Sunday, September 29, 2013

Fear God more than people


At least three times, the Rabbis of the Talmud, teach us that ‘Everything is within God’s power, except the fear of heaven.’  God is connected in to the entire universe and its functioning, except that God does not determine that a person ‘fears heaven’, that a person lives with that mysterious mixture of reverence, awe, wonder, and acceptance of responsibility to Jewish thinking and living.  ‘Fear of God’, as one of my recent Bar Mitzvah students wrote in his D’var Torah, ‘is not the fear that we feel at a scary movie,’ the fear of a ghost or other frightening image that will make us jump out of our seat.  The fear of faith is one that, on the contrary, helps keep our feet firmly planted, that reminds us most of all that fear of God should always be much greater than the fear of other human beings.  As our tradition emphasizes, God is an eternal source of Truth, even if God does not speak or act in ways we perceive or understand, whereas human beings are unreliable and unfortunately not as truthful in the practical and larger sense of the word ‘truth’ as we might hope – The poet of psalm 116, one of the Hallel psalms, simply says, ‘kol ha’adam kozev’. 

And even so, we may find ourselves living more in fear of other people than in fear of God, and in doing so we are doing exactly what the Torah warned us against, taking ourselves back to living in Egypt – returning ourselves to living under the oppressive rule of other flesh and blood rulers like the Pharaoh, who’s interests are his and his alone.  Of course, many of us who work for other people do in fact ‘serve’ others and we are accountable to our bosses and supervisors and managers.  The Torah and the Rabbis were aware of these realities and even many of the Rabbis were working people who were responsible to their customers – The ancient Rabis were tailors, porters, blacksmiths, shoe-makers, millers, scribes, tanners, even lumberjacks.  Their teachings though reminded them, and us, to whom we should express our deepest thanks, our most holy devotion, our biggest and most perplexing questions, our pain and doubt.  There are many people in our lives with whom we can talk and share about these feelings, and ideally our spouses, and good friends can help us, but what happens when our loved ones and friends are struggling themselves, or when we’re piled up with work and obligations and cannot carve out time?  For this reason, among others, we have daily prayers, time to have a regular dialogue, and check-in with God and ourselves.
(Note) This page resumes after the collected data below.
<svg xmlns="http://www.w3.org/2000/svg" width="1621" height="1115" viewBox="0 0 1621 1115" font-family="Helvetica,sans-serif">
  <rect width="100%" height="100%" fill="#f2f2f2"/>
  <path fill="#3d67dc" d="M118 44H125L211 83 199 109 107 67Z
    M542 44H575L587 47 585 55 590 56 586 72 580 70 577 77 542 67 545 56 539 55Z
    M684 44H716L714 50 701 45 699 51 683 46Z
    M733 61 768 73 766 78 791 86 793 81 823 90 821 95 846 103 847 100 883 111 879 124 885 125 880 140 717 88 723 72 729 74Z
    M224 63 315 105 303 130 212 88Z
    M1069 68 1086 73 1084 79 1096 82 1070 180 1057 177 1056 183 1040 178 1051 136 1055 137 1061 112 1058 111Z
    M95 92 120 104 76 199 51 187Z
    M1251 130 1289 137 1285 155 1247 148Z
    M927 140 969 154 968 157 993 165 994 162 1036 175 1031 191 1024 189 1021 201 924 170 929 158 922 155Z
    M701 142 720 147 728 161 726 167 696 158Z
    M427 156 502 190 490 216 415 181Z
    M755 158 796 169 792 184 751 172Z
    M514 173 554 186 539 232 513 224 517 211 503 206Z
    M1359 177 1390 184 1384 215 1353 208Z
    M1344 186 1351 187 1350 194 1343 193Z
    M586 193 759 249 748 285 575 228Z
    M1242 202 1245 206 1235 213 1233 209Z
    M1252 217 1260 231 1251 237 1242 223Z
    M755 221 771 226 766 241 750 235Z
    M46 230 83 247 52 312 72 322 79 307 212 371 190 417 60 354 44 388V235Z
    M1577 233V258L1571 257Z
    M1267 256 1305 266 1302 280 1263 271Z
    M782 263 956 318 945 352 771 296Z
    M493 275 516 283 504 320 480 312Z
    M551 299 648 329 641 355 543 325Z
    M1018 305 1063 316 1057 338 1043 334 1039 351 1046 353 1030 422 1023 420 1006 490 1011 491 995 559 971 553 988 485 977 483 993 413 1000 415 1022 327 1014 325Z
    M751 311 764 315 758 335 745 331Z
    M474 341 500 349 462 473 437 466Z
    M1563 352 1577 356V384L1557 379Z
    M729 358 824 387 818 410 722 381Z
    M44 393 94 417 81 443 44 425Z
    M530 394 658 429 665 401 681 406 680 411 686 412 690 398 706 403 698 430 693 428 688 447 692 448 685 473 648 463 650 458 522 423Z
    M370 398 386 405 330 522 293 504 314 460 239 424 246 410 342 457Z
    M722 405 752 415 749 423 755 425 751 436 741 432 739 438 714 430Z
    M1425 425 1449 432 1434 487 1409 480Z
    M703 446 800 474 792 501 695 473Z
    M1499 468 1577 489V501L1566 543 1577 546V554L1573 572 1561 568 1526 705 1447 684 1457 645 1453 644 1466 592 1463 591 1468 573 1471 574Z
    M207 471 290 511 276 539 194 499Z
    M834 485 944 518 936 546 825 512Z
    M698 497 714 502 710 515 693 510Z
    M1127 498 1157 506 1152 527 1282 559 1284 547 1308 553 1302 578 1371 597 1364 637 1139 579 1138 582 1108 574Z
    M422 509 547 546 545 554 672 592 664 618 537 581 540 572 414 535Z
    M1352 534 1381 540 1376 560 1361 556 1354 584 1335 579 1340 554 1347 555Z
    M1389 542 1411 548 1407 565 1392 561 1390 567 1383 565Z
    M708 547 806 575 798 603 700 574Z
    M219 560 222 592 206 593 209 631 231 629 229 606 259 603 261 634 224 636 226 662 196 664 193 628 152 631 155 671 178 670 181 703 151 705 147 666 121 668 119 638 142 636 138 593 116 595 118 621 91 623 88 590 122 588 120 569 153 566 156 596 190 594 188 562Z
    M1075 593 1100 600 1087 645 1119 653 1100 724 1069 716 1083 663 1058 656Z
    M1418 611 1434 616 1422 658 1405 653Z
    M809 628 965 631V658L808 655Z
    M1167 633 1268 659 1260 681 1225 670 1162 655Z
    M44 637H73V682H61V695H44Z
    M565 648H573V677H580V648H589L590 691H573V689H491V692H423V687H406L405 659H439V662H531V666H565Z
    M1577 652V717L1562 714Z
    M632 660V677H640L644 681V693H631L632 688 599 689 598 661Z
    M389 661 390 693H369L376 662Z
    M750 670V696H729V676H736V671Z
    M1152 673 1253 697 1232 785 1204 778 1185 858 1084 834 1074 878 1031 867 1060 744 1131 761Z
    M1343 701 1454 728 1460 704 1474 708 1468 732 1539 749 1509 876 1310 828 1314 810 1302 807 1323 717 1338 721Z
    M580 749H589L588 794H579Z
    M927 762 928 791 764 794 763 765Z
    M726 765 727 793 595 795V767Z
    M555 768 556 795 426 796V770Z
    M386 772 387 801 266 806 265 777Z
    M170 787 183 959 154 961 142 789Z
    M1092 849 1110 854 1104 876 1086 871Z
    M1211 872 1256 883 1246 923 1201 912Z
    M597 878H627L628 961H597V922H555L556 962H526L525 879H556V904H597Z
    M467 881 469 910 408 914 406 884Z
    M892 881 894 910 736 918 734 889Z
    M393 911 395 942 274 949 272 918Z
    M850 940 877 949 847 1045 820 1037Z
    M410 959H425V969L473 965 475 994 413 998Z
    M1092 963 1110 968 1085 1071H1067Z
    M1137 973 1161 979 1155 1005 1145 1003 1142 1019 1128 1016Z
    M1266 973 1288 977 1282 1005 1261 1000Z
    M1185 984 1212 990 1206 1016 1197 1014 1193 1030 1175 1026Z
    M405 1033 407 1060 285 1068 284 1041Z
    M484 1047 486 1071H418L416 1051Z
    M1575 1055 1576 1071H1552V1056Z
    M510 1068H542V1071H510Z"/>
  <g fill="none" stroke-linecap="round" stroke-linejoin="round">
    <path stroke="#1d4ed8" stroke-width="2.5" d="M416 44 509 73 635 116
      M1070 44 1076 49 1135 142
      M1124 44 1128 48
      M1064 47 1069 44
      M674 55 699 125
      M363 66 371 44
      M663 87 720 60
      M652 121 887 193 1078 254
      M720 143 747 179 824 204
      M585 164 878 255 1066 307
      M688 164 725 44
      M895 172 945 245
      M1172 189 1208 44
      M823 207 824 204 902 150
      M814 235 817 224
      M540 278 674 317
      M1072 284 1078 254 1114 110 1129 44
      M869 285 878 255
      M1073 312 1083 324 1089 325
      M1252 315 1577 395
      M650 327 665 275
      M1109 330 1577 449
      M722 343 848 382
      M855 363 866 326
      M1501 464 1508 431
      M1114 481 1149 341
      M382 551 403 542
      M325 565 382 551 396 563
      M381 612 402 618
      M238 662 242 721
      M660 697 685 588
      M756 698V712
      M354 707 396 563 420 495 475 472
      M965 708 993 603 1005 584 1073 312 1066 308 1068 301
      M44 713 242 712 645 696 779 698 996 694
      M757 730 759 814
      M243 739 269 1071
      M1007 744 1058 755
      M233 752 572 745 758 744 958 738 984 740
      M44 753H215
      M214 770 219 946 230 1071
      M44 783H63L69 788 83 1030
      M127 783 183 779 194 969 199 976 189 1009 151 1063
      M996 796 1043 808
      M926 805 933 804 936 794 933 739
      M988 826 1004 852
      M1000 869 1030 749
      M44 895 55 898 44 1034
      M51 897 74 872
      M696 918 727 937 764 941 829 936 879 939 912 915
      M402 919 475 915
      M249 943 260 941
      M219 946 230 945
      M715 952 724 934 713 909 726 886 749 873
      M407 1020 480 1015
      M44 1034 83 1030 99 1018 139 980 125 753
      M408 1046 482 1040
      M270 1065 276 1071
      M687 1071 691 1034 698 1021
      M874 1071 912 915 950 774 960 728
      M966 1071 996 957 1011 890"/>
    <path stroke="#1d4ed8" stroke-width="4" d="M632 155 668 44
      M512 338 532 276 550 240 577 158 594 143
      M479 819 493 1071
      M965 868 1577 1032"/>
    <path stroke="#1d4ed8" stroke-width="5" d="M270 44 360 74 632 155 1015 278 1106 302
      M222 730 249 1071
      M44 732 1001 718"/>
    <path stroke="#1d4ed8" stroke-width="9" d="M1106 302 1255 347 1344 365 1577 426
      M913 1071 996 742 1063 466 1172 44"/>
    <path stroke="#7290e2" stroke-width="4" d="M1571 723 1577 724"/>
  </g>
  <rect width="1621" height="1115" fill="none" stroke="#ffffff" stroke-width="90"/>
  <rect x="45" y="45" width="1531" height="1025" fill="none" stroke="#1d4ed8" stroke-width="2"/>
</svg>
I think we can compare the idea that we should fear God more than fearing other people with the electric power that comes to our homes.  During storms and hurricanes, power may go out at our homes, because there’s a break down of a wire, or a utility pole, but ideally I imagine that at the central station they are well-protected and the power is ‘on’ but simply cannot be transmitted.  The same is true with the fear we’ve been discussing, between us and other people there can be breakdowns for many reasons, relationships can break down, we may suffer in silence without even words to express what is happening, but there at the heart of the universe is God, an eternal and unending source of energy, a source of light we can reconnect to without wires, without circuits, and without limits.